(Collected data)

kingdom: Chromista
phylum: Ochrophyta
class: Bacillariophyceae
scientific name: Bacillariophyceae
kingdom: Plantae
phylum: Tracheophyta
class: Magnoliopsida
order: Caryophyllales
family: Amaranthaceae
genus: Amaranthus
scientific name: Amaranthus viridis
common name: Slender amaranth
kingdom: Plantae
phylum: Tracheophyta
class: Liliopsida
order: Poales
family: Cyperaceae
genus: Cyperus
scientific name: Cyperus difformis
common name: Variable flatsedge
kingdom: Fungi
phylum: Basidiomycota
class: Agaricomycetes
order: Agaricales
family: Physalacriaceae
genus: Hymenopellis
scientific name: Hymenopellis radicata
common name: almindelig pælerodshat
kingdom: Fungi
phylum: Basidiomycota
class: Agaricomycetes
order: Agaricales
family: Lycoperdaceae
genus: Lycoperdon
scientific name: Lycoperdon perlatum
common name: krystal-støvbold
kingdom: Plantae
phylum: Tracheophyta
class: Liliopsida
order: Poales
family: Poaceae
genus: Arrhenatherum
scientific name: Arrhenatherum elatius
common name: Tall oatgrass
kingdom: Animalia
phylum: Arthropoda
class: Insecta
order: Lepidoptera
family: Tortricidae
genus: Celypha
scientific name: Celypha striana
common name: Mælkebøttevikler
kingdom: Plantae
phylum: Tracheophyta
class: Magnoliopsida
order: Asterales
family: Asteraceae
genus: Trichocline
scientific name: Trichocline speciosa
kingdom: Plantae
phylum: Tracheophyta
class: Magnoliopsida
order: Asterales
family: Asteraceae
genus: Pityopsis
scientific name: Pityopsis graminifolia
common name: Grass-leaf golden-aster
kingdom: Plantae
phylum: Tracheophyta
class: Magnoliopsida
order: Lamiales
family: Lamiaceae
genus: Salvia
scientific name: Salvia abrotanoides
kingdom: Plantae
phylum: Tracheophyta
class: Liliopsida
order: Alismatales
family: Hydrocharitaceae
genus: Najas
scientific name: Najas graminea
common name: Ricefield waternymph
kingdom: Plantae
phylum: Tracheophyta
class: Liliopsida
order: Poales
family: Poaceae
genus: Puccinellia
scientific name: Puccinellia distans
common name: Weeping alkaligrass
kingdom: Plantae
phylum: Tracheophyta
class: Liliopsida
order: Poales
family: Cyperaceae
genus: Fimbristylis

* _WHAT YOU ARE ASKED TO DO_
Please reproduce every line of the entries above, character for character.

* _CORRECT ANSWER_
kingdom: Chromista
phylum: Ochrophyta
class: Bacillariophyceae
scientific name: Bacillariophyceae
kingdom: Plantae
phylum: Tracheophyta
class: Magnoliopsida
order: Caryophyllales
family: Amaranthaceae
genus: Amaranthus
scientific name: Amaranthus viridis
common name: Slender amaranth
kingdom: Plantae
phylum: Tracheophyta
class: Liliopsida
order: Poales
family: Cyperaceae
genus: Cyperus
scientific name: Cyperus difformis
common name: Variable flatsedge
kingdom: Fungi
phylum: Basidiomycota
class: Agaricomycetes
order: Agaricales
family: Physalacriaceae
genus: Hymenopellis
scientific name: Hymenopellis radicata
common name: almindelig pælerodshat
kingdom: Fungi
phylum: Basidiomycota
class: Agaricomycetes
order: Agaricales
family: Lycoperdaceae
genus: Lycoperdon
scientific name: Lycoperdon perlatum
common name: krystal-støvbold
kingdom: Plantae
phylum: Tracheophyta
class: Liliopsida
order: Poales
family: Poaceae
genus: Arrhenatherum
scientific name: Arrhenatherum elatius
common name: Tall oatgrass
kingdom: Animalia
phylum: Arthropoda
class: Insecta
order: Lepidoptera
family: Tortricidae
genus: Celypha
scientific name: Celypha striana
common name: Mælkebøttevikler
kingdom: Plantae
phylum: Tracheophyta
class: Magnoliopsida
order: Asterales
family: Asteraceae
genus: Trichocline
scientific name: Trichocline speciosa
kingdom: Plantae
phylum: Tracheophyta
class: Magnoliopsida
order: Asterales
family: Asteraceae
genus: Pityopsis
scientific name: Pityopsis graminifolia
common name: Grass-leaf golden-aster
kingdom: Plantae
phylum: Tracheophyta
class: Magnoliopsida
order: Lamiales
family: Lamiaceae
genus: Salvia
scientific name: Salvia abrotanoides
kingdom: Plantae
phylum: Tracheophyta
class: Liliopsida
order: Alismatales
family: Hydrocharitaceae
genus: Najas
scientific name: Najas graminea
common name: Ricefield waternymph
kingdom: Plantae
phylum: Tracheophyta
class: Liliopsida
order: Poales
family: Poaceae
genus: Puccinellia
scientific name: Puccinellia distans
common name: Weeping alkaligrass
kingdom: Plantae
phylum: Tracheophyta
class: Liliopsida
order: Poales
family: Cyperaceae
genus: Fimbristylis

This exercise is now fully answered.